• [What you have to do] Please, without the pictures, restate every entry exactly.

==============================

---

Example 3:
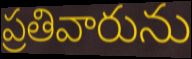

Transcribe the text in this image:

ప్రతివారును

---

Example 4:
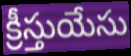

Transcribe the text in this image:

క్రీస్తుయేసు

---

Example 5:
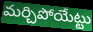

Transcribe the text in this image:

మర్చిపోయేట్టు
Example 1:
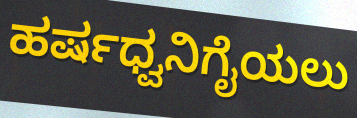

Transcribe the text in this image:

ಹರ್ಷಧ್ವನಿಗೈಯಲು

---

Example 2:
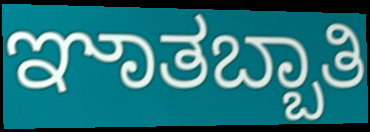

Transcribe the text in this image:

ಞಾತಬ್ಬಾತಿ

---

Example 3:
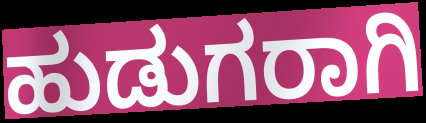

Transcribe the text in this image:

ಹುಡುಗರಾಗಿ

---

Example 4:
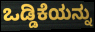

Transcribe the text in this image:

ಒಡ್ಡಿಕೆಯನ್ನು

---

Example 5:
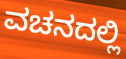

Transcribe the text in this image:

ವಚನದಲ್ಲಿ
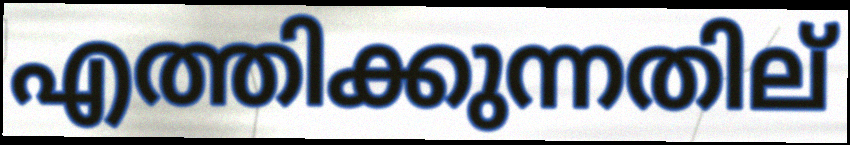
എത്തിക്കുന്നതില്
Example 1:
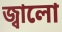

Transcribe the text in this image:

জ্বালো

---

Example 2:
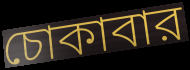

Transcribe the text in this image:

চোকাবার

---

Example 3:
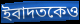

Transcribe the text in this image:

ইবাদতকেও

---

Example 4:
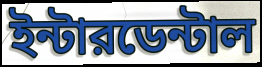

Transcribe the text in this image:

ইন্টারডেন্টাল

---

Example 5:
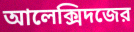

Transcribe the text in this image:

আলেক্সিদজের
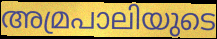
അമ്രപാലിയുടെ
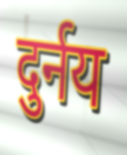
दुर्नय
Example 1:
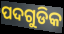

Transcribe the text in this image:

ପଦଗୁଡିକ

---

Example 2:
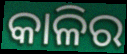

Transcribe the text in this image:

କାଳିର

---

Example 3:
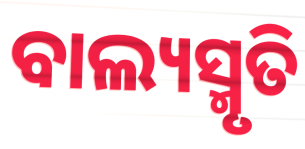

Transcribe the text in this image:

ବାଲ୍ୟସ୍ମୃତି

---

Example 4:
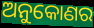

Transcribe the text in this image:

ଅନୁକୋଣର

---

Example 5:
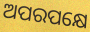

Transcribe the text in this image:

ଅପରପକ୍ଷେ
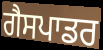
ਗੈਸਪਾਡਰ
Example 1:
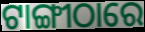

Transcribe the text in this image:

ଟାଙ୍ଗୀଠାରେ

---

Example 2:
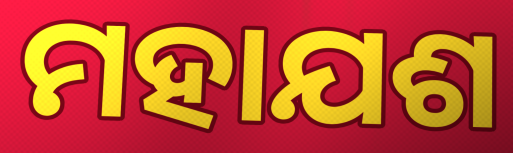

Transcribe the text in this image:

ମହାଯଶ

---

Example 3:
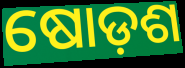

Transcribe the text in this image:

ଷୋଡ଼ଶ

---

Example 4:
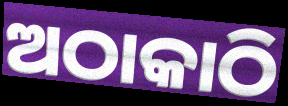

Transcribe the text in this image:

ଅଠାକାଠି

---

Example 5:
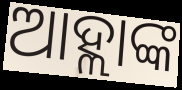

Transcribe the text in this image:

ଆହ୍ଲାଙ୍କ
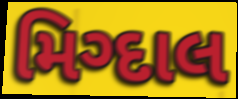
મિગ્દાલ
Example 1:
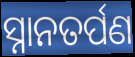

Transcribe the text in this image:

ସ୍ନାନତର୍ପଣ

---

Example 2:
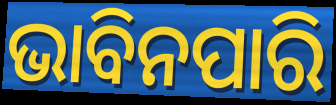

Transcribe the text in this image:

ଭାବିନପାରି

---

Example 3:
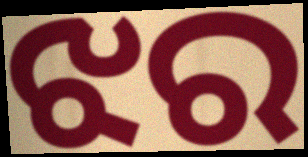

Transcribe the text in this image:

==============================

• [Response]
---

Example 3:

Transcribe the text in this image:

ప్రతివారును

---

Example 4:

Transcribe the text in this image:

క్రీస్తుయేసు

---

Example 5:

Transcribe the text in this image:

మర్చిపోయేట్టు
Example 1:

Transcribe the text in this image:

ಹರ್ಷಧ್ವನಿಗೈಯಲು

---

Example 2:

Transcribe the text in this image:

ಞಾತಬ್ಬಾತಿ

---

Example 3:

Transcribe the text in this image:

ಹುಡುಗರಾಗಿ

---

Example 4:

Transcribe the text in this image:

ಒಡ್ಡಿಕೆಯನ್ನು

---

Example 5:

Transcribe the text in this image:

ವಚನದಲ್ಲಿ
എത്തിക്കുന്നതില്
Example 1:

Transcribe the text in this image:

জ্বালো

---

Example 2:

Transcribe the text in this image:

চোকাবার

---

Example 3:

Transcribe the text in this image:

ইবাদতকেও

---

Example 4:

Transcribe the text in this image:

ইন্টারডেন্টাল

---

Example 5:

Transcribe the text in this image:

আলেক্সিদজের
അമ്രപാലിയുടെ
दुर्नय
Example 1:

Transcribe the text in this image:

ପଦଗୁଡିକ

---

Example 2:

Transcribe the text in this image:

କାଳିର

---

Example 3:

Transcribe the text in this image:

ବାଲ୍ୟସ୍ମୃତି

---

Example 4:

Transcribe the text in this image:

ଅନୁକୋଣର

---

Example 5:

Transcribe the text in this image:

ଅପରପକ୍ଷେ
ਗੈਸਪਾਡਰ
Example 1:

Transcribe the text in this image:

ଟାଙ୍ଗୀଠାରେ

---

Example 2:

Transcribe the text in this image:

ମହାଯଶ

---

Example 3:

Transcribe the text in this image:

ଷୋଡ଼ଶ

---

Example 4:

Transcribe the text in this image:

ଅଠାକାଠି

---

Example 5:

Transcribe the text in this image:

ଆହ୍ଲାଙ୍କ
મિગ્દાલ
Example 1:

Transcribe the text in this image:

ସ୍ନାନତର୍ପଣ

---

Example 2:

Transcribe the text in this image:

ଭାବିନପାରି

---

Example 3:

Transcribe the text in this image:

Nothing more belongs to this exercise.